My paper with Scott Phillips, A quasi-experimental evaluation using roadblocks and automatic license plate readers to reduce crime in Buffalo, NY, has just been published online first in the Security Journal. Springer gifts me a special link in which you can read the paper. Previously when I have been given links like that from the publisher they have a time limit, but the email for this one said nothing. But even if that goes bad you can always read my pre-print of the article I posted on SSRN.
Title: A quasi-experimental evaluation using roadblocks and automatic license plate readers to reduce crime in Buffalo, NY
Abstract:
This article evaluates the effective of a hot spots policing strategy: using automated license plate readers at roadblocks in Buffalo, NY. Different roadblock locations were chosen by the Buffalo Police Department every day over a two-month period.
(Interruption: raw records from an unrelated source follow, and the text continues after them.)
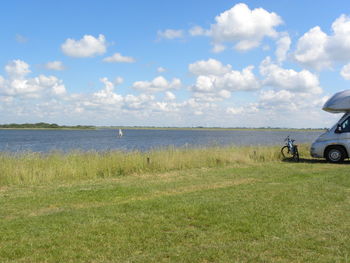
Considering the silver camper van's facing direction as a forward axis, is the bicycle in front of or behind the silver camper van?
in front

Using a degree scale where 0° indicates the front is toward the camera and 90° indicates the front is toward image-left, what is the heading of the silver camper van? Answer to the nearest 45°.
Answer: approximately 90°
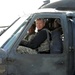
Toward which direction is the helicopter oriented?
to the viewer's left

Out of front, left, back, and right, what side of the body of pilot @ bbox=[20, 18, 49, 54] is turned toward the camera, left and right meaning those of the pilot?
left
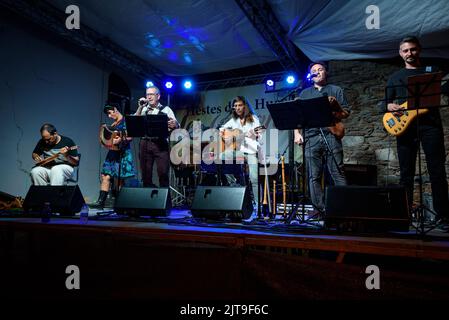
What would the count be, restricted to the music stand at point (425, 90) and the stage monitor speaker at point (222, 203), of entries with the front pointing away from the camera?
2

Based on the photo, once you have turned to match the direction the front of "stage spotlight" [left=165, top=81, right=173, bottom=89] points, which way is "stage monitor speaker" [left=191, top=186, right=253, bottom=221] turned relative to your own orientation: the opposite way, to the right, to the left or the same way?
the opposite way

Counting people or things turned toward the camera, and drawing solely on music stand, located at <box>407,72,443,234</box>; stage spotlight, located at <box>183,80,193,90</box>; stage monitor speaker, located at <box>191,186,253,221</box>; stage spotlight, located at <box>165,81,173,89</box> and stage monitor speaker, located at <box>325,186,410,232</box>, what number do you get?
2

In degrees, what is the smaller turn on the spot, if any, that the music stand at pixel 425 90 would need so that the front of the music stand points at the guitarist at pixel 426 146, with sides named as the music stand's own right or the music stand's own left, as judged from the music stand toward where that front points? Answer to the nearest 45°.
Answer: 0° — it already faces them

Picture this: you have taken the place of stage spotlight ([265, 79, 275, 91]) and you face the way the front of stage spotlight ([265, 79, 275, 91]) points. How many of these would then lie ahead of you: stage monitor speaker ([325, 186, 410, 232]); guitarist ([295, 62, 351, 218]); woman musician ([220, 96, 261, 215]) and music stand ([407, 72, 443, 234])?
4

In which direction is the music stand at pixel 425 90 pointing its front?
away from the camera

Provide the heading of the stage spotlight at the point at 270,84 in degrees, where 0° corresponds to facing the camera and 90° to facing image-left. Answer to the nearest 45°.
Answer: approximately 0°

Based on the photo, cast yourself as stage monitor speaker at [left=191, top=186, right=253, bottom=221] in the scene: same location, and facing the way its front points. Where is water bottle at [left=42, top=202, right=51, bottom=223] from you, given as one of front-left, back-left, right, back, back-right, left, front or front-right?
left

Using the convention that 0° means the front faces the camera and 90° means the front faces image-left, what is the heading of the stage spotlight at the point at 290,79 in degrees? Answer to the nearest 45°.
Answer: approximately 0°

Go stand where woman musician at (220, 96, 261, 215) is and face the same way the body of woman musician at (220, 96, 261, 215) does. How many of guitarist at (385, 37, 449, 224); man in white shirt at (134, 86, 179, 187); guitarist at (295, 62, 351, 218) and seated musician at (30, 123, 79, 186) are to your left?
2

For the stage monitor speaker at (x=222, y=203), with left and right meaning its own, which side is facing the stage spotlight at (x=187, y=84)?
front

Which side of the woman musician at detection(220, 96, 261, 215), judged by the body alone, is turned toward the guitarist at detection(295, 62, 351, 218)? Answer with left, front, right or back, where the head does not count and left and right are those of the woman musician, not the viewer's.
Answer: left

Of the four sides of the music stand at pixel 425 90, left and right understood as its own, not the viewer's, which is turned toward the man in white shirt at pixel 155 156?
left

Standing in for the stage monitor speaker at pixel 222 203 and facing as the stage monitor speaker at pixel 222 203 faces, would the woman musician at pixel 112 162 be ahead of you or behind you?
ahead
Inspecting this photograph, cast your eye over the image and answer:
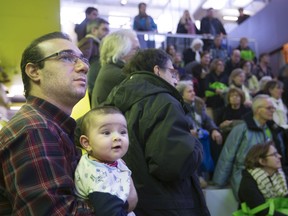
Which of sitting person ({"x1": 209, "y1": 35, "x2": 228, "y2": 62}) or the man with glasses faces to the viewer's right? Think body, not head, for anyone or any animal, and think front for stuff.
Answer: the man with glasses

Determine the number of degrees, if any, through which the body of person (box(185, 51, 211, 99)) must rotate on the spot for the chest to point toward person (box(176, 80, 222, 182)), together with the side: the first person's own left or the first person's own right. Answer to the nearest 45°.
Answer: approximately 45° to the first person's own right

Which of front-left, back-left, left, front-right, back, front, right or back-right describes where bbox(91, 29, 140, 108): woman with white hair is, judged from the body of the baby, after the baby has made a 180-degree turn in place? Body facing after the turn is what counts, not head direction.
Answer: front-right

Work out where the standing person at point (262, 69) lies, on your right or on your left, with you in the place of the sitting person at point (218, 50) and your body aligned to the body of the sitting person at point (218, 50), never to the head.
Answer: on your left

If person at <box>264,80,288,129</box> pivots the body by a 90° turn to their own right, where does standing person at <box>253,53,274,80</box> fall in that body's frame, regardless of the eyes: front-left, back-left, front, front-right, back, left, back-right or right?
back-right

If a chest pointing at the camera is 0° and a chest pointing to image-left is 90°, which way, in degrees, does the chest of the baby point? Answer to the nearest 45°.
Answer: approximately 315°

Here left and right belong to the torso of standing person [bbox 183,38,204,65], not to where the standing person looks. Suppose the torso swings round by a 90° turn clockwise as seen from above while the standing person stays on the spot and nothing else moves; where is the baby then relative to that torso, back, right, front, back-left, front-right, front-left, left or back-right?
front-left

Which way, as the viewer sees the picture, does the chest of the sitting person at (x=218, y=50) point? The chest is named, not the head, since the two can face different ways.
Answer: toward the camera

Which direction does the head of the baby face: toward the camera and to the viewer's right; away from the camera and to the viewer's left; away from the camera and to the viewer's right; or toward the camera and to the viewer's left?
toward the camera and to the viewer's right

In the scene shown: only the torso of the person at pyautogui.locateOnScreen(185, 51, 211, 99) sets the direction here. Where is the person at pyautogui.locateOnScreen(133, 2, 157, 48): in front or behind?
behind
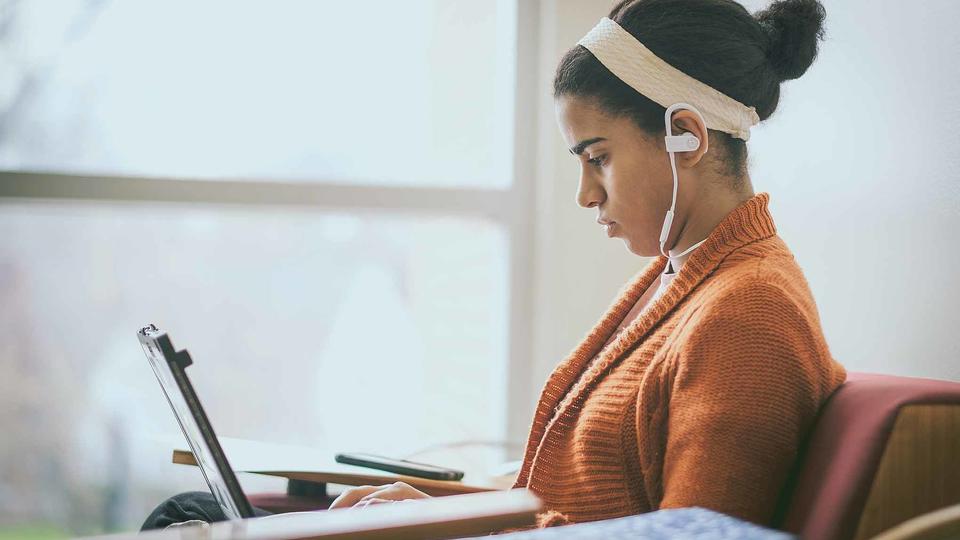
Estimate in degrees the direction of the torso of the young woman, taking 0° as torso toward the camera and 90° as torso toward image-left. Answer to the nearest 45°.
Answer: approximately 90°

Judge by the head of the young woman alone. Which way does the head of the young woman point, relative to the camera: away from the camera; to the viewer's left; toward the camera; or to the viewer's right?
to the viewer's left
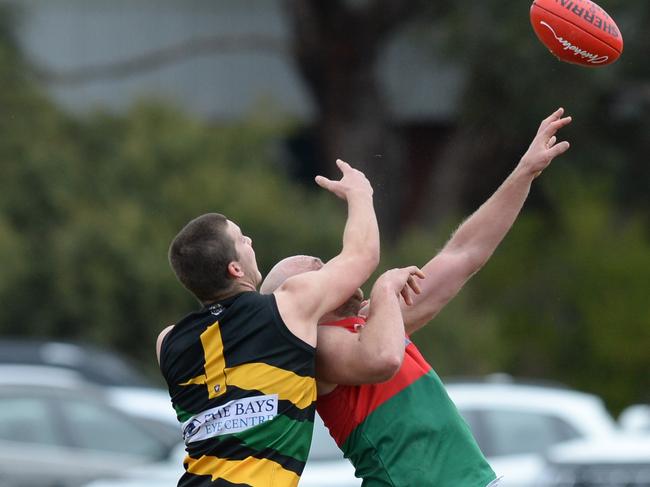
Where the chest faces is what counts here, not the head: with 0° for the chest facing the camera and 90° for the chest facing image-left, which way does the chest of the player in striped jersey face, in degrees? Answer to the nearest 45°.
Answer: approximately 225°

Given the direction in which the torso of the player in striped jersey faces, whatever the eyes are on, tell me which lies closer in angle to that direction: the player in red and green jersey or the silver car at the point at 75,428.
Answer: the player in red and green jersey

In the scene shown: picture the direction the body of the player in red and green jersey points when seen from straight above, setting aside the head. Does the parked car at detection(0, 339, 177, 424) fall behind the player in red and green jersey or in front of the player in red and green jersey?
behind

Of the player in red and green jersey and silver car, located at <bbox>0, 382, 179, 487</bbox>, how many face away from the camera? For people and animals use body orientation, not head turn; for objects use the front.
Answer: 0

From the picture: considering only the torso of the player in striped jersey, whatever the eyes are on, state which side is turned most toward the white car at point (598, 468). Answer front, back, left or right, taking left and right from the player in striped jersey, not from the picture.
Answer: front

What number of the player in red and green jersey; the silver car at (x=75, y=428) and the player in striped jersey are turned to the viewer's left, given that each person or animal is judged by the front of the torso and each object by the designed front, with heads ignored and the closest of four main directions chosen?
0

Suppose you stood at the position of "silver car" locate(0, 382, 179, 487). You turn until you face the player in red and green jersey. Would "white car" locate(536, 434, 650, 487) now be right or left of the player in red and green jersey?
left

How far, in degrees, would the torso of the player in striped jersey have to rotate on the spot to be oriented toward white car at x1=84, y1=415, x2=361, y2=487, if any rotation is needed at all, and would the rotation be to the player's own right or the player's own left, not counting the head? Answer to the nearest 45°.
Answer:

We use propensity score matching to identify a set of control locations based on prior counts of crime and demographic factors. We find modest reductions in Part 1 violent crimes (10 over all roadblock locations and over the two months) using t tests of mean differences. We find a 20% reduction in traffic accidents using fixed effects negative binomial regression models. Both results are sensitive to the model used though, and the fixed effects models predict increases in crimes due to the intervention. We suggest that the limited intervention at one time may be less effective than focusing on a single location multiple times over an extended period.